Bu katliam üzerine Azerbaycan'da yönetim değişikliği oldu. Muttalibov, Moskova'ya kaçarken, Azerbaycan'da Halk Cephesi iktidara geldi. Temmuz 1992 seçimleriyle başa geçen Elçibey, ilk olarak Azerbaycan'ı Birleşik Devletler Topluluğu'ndan çıkardı. Elçibey iktidara gelir gelmez Karabağ problemini tekrar AGİK'in gündemine taşıdı.
BM Güvenlik Konseyi, Karabağ sorunu hakkında 31 Temmuz 1993 tarih ve 853 sayılı bir karar aldı. Bu kararda Karabağ'ın Azerbaycan'a ait olduğu ve Ermeni kuvvetlerinin işgal ettikleri toprakları derhal terk etmeleri gerektiği belirtilmekteydi. Bu çerçevede sorunu çözmek için oluşturulan Misk grubuna her iki taraftan da temsilciler katıldı. Ancak geçen süre zarfında herhangi bir ilerleme kaydedilemedi.
1993 yılında iktidara gelen Aliyev, işbaşına gelir gelmez Azerbaycan'ı tekrar BDT'ye sokmanın yanı sıra acilen savaşı durdurmak yolunu seçti.

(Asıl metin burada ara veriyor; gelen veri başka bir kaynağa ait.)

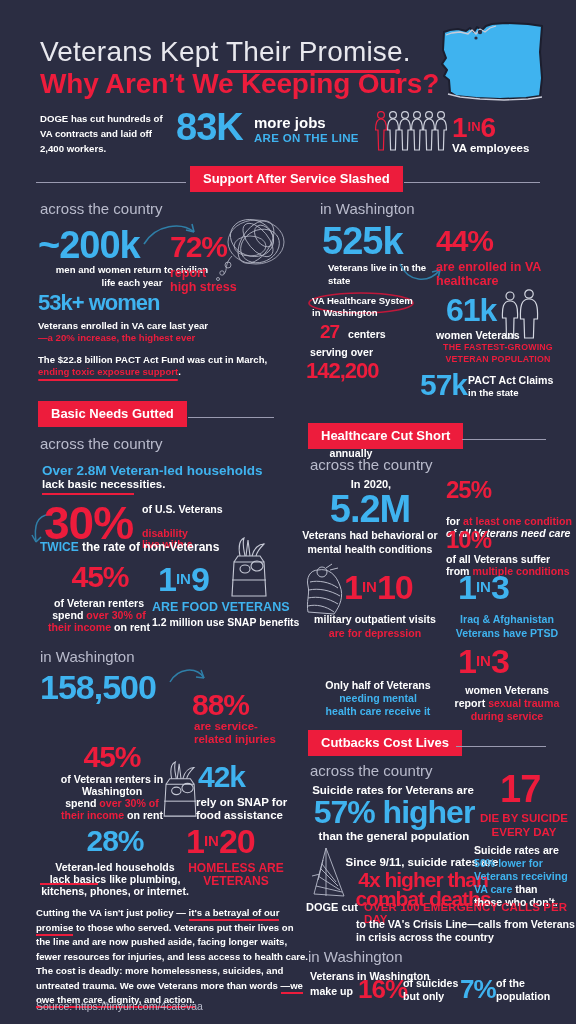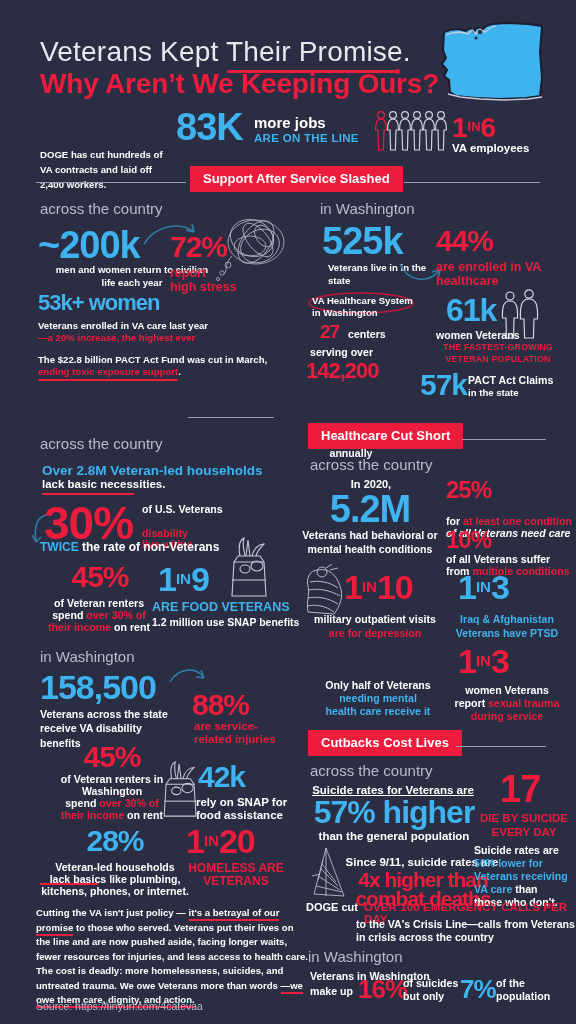"DOGE has cut hundreds of" .doge-note { margin-top: 36px -> none }
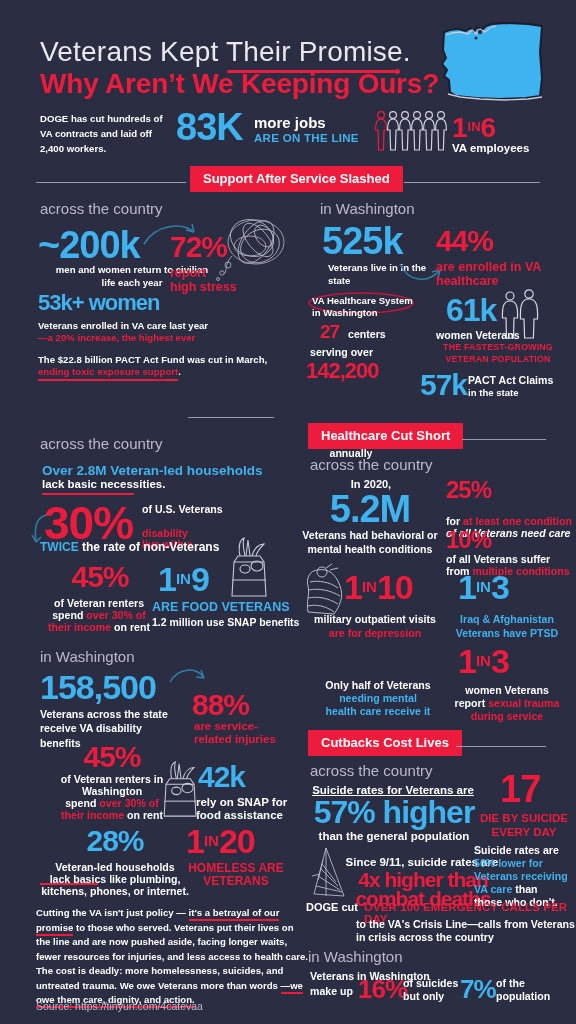"Basic Needs Gutted" div.banner { html: none -> <div>Basic Needs Gutted</div> }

Ancak Azerbaycan'ın bir ordusunun bulunmaması, çeşitli milis kuvvetleriyle kendisini savunması sorununa, siyasi istikrarsızlık probleminin de eklenmesiyle, 1993 yılında Azerbaycan topraklarının %20'si Ermenistan tarafından işgal edilmiş oldu.
12 Mayıs 1994'te ateşkes imzalanmasını sağlayan Aliyev, kısa sürede iç siyasette de istikrarı sağlayarak, Karabağ sorununun çözümüne yöneldi. AGİT ve diğer uluslararası güçler nezdinde girişimlerde bulundu. Tüm bu gelişmelere rağmen, Karabağ ve Ermenilerin işgal ettiği diğer Azerbaycan toprakları, günümüzde hala işgal altında kalmaya devam etmektedir.
Bölgenin Ortadoğu ve Orta Asya'nın petrolünü Avrupa'ya taşıyan yeni “İpek yolu” olarak görülmesi de AB'nin bölge ile ilgilenme sebepleri arasındadır.
KAYNAK: Emine Vildan ÖZYILMAZ'ın (Gazi Üniversitesi, Sosyal Bilimler Enstitüsü, Siyaset Bilimi ve Sosyal Bilimler Bölümü) “Geçmişten Günümüze Dağlık Karabağ” başlıklı doktora (2013) çalışmasından faydalanılmıştır.